I have to give the politicians more credit than you Al. I'll cite the recent expansion of Medicaid and the passing of "healthcare reform". These actions cemented the bonds between Medicare, Medicaid, Social Security, the Medical industry, and the Government.

The expansion of Medicaid is an unfunded mandate - a burden on the states. The Federal Government is also responsible for a portion. However, the states can't print money and won't be able to chase an increasing interest rate. When the states begin to default - the Federal Government will either have to bail them out or oversee their restructuring. This might lead to a further transfer of power away from the states to the (ever-expanding) Federal Government.

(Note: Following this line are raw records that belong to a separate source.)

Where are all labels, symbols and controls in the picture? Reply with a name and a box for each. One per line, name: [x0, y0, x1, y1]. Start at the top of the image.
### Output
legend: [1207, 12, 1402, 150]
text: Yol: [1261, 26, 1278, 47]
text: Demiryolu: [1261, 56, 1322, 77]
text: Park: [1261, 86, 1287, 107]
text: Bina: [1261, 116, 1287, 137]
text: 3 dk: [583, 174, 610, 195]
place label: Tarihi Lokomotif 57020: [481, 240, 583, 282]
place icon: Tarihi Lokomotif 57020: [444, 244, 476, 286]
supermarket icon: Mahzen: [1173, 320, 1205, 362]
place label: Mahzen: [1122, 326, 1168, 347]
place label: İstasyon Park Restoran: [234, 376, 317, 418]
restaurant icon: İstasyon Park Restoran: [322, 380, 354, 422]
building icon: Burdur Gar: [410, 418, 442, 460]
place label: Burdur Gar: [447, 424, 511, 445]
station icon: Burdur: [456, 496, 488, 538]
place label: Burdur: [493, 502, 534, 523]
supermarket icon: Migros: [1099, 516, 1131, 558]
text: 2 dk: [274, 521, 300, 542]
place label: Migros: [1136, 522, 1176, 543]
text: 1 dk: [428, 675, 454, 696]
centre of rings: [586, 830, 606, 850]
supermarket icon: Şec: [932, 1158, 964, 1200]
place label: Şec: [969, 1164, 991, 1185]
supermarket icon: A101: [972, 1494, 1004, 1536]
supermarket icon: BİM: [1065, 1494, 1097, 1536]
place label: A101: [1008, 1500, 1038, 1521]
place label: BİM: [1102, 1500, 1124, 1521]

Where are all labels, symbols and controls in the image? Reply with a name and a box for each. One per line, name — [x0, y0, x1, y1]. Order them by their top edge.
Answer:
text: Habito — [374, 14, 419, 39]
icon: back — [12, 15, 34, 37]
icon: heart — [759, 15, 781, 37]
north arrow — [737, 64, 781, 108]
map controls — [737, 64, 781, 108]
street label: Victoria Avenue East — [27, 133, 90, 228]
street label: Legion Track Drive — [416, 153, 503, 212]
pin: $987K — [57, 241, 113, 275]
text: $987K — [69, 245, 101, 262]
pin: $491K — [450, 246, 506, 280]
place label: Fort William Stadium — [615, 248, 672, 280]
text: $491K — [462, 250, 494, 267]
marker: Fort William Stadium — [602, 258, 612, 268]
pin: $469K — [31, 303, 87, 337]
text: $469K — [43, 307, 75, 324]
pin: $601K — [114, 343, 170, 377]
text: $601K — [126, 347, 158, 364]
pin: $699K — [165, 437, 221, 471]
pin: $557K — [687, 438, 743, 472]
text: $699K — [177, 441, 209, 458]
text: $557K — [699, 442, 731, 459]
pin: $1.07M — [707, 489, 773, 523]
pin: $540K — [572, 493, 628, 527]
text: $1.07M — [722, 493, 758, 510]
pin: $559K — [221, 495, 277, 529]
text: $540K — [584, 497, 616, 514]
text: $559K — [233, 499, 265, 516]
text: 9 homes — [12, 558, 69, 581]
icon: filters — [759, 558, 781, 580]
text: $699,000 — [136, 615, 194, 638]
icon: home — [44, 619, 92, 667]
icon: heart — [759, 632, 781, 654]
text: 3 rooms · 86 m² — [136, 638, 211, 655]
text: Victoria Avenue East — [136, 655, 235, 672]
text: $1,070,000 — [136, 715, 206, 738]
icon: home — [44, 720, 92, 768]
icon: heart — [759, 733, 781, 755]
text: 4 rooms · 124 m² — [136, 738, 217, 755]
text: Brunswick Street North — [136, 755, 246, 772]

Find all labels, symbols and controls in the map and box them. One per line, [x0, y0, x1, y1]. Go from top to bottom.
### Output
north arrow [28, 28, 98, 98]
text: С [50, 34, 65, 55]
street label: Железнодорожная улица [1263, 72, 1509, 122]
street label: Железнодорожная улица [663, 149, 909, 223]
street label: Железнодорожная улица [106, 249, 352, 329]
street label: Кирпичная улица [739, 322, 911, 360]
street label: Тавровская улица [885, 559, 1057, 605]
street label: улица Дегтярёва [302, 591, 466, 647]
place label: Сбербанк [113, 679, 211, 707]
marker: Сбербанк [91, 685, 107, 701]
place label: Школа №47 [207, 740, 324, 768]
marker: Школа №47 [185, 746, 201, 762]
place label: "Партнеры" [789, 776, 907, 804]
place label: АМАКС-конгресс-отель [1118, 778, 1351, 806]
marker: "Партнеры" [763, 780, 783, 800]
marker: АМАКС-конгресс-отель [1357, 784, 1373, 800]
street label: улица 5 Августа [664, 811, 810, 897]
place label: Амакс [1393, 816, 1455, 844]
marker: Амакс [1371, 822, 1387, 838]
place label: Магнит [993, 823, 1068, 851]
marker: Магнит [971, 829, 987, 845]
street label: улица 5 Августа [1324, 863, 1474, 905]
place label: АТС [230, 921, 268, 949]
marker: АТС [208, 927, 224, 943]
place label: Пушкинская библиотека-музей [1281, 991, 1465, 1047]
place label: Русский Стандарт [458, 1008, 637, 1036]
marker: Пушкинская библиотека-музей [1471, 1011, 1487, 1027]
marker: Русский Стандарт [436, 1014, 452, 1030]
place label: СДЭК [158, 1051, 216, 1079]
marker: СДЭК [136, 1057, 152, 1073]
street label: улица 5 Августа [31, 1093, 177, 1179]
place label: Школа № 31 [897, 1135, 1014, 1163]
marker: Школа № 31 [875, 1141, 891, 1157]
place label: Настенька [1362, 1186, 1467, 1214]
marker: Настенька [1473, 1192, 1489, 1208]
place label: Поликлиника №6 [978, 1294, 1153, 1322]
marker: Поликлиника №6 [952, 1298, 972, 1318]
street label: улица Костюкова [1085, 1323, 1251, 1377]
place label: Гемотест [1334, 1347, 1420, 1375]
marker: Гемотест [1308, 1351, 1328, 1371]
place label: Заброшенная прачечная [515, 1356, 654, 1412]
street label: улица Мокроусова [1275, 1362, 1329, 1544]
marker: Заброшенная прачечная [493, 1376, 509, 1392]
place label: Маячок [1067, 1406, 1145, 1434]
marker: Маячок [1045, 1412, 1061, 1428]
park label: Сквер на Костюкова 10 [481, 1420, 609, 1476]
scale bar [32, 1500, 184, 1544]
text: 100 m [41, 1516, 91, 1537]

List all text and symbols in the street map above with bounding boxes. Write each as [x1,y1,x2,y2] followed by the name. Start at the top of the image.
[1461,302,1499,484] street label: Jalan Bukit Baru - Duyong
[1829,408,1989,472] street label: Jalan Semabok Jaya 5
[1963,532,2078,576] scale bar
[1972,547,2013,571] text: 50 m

Even if the debt ceiling is not increased - the Medicaid expansion will continue at the state level - it's like a balloon payment - and like every other bubble - it will pop.

Again, IMO.
 
  • #67
The IMF says that in order to close the gap between projected future liabilities and projected future revenues a 14% of GDP tax increase would be needed. That is federal tax goes from 14.9% of GDP (current level) to 28.9% of GDP. So. I expect tax increases and no default.
 
  • #68
PhilKravitz said:
The IMF says that in order to close the gap between projected future liabilities and projected future revenues a 14% of GDP tax increase would be needed. That is federal tax goes from 14.9% of GDP (current level) to 28.9% of GDP. So. I expect tax increases and no default.
The problem is that no realistic tax policy would achieve that. That kind of (effective) federal tax rate is not only far above the point of diminishing returns, it would drastically reduce GDP, making the government's problem worse, not better. And that's not even considering the damage to the rest of the economy, the part of it that isn't government. The part of it that not only pays government's bills but has its own bills that some of us think are rather important. The part of it that constitutes the overwhelming majority of the country.
 
  • #69
PhilKravitz said:
The IMF says that in order to close the gap between projected future liabilities and projected future revenues a 14% of GDP tax increase would be needed. That is federal tax goes from 14.9% of GDP (current level) to 28.9% of GDP. So. I expect tax increases and no default.
The US government has failed to collect more than 20% of GDP in revenues in modern times, and not more than 19% for more than very short periods. That includes times when income tax rates on the top bracket were more than 90%. Taxes will not, can not fix this federal deficit problem.

_a_a_a_a_a_a_a_a_a_a_a_a_a_a_a_a_a_a_a_a_a_a_a_a_a_a_a_a_a_a_a_a_a_a_a_a_a_a_a_a_a_a_a_b_b_b_b_b.png
 
  • #70
mheslep said:
Taxes will not, can not fix this federal deficit problem.

Are you suggesting a 14% of GDP cut in federal spending? Roughly half of their spending.